Prior to our usual, comprehensive round up of crystal ball gazing at this time of the year, I think it is safe to make one overarching prediction: 2017 is going to be weird. Trump is happening. Article 50 is happening. The French have a presidential election with Le Pen as a strong contender. Putin is causing as much havoc as possible… And with such political turmoil, is it any wonder that economically, the forecast isn’t as strong as it was this time last year (a period which, in hindsight, seemed positively halcyon by comparison), or that ad-spending will almost certainly be down?


2016 saw a global increase in ad-sales of 5.7%, which represents the strongest growth since 2010. Thanks to the economic and political uncertainty that we face, we are not going to see that kind of growth next year. Magna (part of IPGMedia), who I believe got it pretty right last year, predict a reduced growth of 3.6%, which would represent the lowest in 15 years. Western Europe, what with Brexit and elections in France and Germany to look forward to, will be hardest hit with growth down to 2.4%.

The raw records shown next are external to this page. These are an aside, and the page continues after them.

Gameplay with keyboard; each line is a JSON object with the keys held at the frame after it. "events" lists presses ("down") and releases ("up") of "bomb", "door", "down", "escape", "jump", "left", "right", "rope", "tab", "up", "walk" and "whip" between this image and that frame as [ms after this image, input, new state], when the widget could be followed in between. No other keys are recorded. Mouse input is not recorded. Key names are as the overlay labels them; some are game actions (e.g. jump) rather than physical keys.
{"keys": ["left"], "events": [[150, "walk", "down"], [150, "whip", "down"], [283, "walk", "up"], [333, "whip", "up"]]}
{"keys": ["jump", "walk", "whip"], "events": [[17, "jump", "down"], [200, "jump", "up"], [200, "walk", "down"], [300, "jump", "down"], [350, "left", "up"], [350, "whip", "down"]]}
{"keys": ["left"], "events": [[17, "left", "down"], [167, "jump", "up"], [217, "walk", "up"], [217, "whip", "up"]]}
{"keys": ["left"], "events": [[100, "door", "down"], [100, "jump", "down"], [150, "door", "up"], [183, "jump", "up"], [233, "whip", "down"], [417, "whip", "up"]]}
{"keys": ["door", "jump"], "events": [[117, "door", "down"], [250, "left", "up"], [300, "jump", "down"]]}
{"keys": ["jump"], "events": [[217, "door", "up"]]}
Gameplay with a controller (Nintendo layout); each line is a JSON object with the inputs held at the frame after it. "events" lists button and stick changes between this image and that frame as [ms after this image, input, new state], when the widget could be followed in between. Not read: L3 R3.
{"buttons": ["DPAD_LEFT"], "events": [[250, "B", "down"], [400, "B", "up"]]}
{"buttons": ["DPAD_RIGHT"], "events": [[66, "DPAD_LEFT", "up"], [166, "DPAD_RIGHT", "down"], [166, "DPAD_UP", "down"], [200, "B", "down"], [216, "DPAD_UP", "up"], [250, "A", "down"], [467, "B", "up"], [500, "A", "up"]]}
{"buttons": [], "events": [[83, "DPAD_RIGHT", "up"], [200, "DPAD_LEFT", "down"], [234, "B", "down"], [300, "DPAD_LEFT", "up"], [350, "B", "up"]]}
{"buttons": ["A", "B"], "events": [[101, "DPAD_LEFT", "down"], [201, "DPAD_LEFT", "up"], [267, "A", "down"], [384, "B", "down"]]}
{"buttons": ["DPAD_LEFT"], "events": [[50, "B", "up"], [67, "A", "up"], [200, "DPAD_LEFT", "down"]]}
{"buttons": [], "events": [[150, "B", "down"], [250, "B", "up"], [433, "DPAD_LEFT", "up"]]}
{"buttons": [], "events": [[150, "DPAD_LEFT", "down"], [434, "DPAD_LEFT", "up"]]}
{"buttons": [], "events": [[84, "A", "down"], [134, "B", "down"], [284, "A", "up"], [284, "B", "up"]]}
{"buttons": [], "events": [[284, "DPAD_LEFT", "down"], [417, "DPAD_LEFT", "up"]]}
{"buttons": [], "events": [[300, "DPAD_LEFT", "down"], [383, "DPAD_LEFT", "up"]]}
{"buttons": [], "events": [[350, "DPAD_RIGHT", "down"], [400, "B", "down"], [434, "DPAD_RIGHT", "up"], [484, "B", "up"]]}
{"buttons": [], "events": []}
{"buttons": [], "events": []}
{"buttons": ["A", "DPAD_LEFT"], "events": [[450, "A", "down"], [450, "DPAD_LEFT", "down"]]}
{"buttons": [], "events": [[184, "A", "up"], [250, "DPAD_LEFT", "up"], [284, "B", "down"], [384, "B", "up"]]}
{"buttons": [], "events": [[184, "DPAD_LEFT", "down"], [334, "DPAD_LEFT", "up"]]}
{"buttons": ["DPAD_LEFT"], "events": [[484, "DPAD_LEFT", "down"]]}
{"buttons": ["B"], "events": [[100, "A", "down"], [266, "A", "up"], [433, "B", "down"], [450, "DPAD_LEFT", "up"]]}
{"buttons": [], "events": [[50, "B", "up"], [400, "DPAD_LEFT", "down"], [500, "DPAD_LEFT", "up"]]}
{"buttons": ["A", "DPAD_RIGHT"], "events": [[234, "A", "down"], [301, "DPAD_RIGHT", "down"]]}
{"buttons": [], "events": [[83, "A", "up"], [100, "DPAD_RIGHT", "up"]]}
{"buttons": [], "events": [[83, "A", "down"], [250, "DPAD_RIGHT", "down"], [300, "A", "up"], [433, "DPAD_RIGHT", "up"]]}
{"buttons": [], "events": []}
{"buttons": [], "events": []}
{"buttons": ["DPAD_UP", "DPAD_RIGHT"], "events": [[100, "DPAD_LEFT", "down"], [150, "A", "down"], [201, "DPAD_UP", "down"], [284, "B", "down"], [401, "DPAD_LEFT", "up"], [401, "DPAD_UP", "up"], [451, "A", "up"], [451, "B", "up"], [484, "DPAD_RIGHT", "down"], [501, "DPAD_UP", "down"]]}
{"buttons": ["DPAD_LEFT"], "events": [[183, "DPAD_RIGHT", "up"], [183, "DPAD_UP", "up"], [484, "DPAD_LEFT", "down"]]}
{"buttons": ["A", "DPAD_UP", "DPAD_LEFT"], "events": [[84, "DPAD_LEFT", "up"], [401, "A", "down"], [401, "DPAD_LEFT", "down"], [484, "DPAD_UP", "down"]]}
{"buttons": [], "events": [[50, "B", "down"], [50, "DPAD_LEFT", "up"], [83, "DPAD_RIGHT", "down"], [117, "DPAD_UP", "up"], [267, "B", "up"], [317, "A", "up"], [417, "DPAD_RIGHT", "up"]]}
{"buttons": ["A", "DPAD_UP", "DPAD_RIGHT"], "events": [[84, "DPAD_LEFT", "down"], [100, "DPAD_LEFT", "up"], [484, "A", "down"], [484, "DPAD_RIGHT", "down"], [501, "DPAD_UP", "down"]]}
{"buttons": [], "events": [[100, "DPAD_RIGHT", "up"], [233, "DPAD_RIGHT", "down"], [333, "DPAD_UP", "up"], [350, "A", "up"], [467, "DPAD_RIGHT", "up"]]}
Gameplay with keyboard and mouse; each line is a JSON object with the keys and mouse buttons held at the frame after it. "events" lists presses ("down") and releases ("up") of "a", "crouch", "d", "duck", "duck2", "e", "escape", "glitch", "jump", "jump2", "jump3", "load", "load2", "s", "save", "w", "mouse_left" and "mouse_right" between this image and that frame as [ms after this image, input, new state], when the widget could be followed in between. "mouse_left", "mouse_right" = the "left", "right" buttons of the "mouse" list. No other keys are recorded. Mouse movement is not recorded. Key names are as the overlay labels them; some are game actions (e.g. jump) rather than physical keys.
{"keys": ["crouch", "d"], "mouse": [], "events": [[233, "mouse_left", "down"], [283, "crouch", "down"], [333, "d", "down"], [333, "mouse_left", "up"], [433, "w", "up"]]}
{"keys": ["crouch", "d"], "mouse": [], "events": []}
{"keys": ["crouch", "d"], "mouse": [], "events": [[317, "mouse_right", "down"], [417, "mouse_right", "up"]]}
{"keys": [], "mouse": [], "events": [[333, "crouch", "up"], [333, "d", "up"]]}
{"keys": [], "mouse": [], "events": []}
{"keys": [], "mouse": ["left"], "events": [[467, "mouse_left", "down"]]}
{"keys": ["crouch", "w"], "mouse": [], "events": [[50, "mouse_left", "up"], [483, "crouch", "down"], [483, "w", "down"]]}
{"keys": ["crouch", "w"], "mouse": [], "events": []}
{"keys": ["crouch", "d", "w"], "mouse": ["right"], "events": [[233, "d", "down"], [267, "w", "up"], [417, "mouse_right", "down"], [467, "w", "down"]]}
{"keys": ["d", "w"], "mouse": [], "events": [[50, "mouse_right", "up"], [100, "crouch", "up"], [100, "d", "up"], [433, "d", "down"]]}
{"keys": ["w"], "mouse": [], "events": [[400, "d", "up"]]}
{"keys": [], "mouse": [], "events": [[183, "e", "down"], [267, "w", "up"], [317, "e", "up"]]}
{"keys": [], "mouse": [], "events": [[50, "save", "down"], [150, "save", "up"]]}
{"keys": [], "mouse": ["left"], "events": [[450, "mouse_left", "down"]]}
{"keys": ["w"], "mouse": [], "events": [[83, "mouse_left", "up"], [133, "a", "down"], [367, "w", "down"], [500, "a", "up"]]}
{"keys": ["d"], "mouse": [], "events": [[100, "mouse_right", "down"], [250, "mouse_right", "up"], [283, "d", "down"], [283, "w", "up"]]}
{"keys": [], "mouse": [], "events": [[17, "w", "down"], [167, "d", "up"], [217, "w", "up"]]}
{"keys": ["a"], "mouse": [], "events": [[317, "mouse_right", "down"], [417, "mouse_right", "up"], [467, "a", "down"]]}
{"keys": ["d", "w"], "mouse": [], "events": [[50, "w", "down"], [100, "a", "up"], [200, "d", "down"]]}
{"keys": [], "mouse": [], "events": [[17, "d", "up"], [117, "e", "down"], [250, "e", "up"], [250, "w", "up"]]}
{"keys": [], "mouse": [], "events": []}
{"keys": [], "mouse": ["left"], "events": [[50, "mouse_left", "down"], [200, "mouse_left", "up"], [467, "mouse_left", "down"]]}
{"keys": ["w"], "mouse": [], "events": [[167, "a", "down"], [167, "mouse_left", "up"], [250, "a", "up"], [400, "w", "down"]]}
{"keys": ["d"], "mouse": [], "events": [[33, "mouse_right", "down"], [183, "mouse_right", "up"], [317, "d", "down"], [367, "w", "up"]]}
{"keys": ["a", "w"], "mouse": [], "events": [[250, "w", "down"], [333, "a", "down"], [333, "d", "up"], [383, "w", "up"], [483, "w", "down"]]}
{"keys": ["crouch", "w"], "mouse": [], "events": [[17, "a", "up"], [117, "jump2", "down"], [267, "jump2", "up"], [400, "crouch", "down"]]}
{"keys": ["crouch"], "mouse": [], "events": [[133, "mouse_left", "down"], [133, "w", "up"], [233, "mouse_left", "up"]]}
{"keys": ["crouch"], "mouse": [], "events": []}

I’m not going to write a doom and gloom piece though. If there is one thing I think the ad industry (and certainly us at Hello Starling) is especially good at, it is finding silver linings. The reduced overall spend this year is going to really help define the contours of adland for the coming years, and we can’t help feeling pretty excited about that. Will it, for instance, expedite the general movement away from TV toward digital? Elsewhere perhaps print will truly stabilise, perhaps finding a more harmonious co-existence with memberships and better ads online.


Negativity is in the eye of the beholder, and this is what we see: Lower budgets often mean greater opportunities. Advertisers will have to think laterally, and try to squeeze more out of what they have been given. Formats, especially traditional ones, are going to have work their proverbials off to attract brands and to convince them that their space works. Economic constraints are, in our opinion, directly linked to greater creativity.


All of which is to say, lower budgets in 2017? Bring. It. On.